As evening falls, restless Jeffrey walks to Williams’ home to see if more information is available. The detective stays mum on any developments, and warns Jeffrey not to talk about the ear. Moments later, as Jeffrey walks home on the deserted street, a figure emerges from the darkness and calls to him, “Are you the one who found the ear?”
The figure is the detective’s fetching, young daughter, Sandy (Laura Dern). Having overheard details about the crime at home, she is eager to explain. The high-school senior instantly likes the curious college boy, and fills him in on a mysterious local chanteuse, Dorothy Vallens (Isabella Rossellini), who lives in an apartment building nearby and performs at a club across town.
Intrigued, Jeffrey asks Sandy to help him spy on Dorothy. Their combined efforts ultimately allow him to sneak into Dorothy’s apartment, where he witnesses a frightening nocturnal visit from the vicious Frank Booth (Dennis Hopper), who beats and rapes Dorothy. Jeffrey learns that Dorothy’s husband and child are being held hostage by Booth, who is dangerously obsessed with her. When Jeffrey later tells Sandy what he witnessed, she wonders, “I don’t know if you’re a detective or a pervert,” to which he replies, “That’s for me to know and you to find out.”
On the heels of the big-budget disaster Dune, Lynch, who at the time was best known for his lurid “midnight movie” Eraserhead and the more polished drama The Elephant Man, was given the opportunity to produce his screenplay Blue Velvet. Elmes, an Eraserhead collaborator and longtime friend, understood Lynch’s vision, and the two had an easy shorthand. The cinematographer used an anamorphic canvas for the first time, and he loved the experience, noting it was “a beautiful shape to compose in.” Elmes, who received awards from both the National Society of Film Critics and the Boston Society of Film Critics Awards for his work on Blue Velvet, would soon collaborate with Lynch again on Wild at Heart.

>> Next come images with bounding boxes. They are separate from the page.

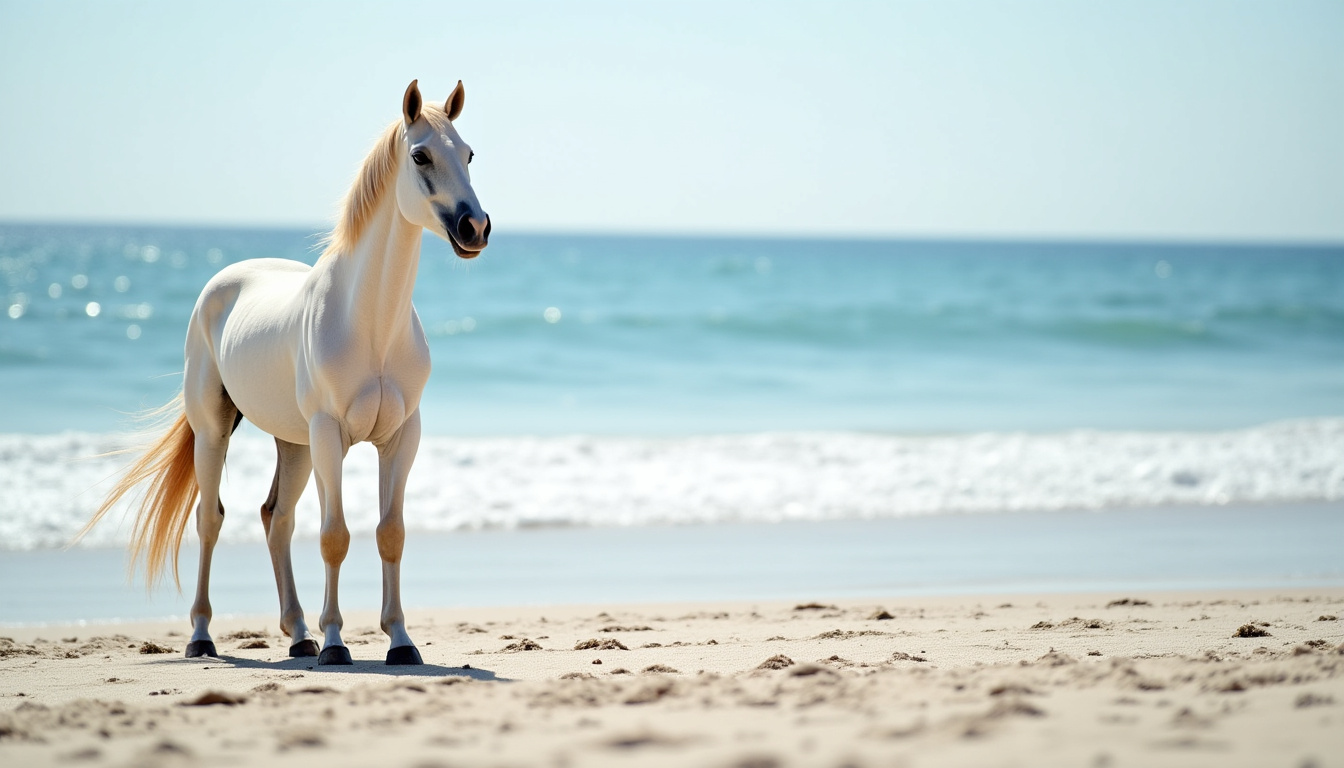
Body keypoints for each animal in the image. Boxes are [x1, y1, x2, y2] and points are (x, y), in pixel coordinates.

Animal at [79, 80, 490, 666]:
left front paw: (400, 641)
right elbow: (334, 535)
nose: (474, 227)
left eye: (469, 154)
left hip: (293, 444)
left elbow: (390, 533)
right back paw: (202, 637)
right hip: (216, 432)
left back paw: (298, 635)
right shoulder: (330, 435)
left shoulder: (400, 437)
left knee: (277, 520)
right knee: (210, 519)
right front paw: (337, 644)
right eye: (420, 155)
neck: (369, 321)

This Blu-ray from Fox Home Entertainment offers rich and incredibly vivid colors that are solid and stable in even the lowest light; the image should generally impress the film’s many fans. Elmes carefully layered blacks look consistent with the film’s theatrical version, and the image quality has a vibrant, very pleasing, film-like consistency throughout. The only image problem — a brief one — is a pair of soft, white blemishes that appear in the center of the frame just after the final opening title card and remain visible through most of the first sequence. (The dots are visible from 1:47-3:45.) An identical problem appeared in the 2002 DVD release. These distracting imperfections mar this otherwise-solid image transfer. The 5.1 DTS HD audio is clear and makes good use of the surround front stage of right, center and left channels, with a particularly strong bass line.
Most of the excellent supplements on this disc first appeared on the 2002 DVD, including Mysteries of Love, a 70-minute documentary featuring key cast and crew and the Siskel & Ebert At the Movies debate about the film from the 1986 broadcast. The standout new supplement in this package is a collection of recently discovered outtakes from the film. There is nearly an hour’s worth of scenes that offer fascinating glimpses of dropped subplots and lost characters, particularly Jeffrey’s college girlfriend (played by a young Megan Mullally).
This new HD treatment of Lynch’s beautifully realized, erotically charged and completely unique vision of suburbia’s dark corners has long been anticipated. The inviting and incandescent images still radiate exceptional power, and it takes little more than a brush with Blue Velvet to understand why it is a modern classic of American cinema.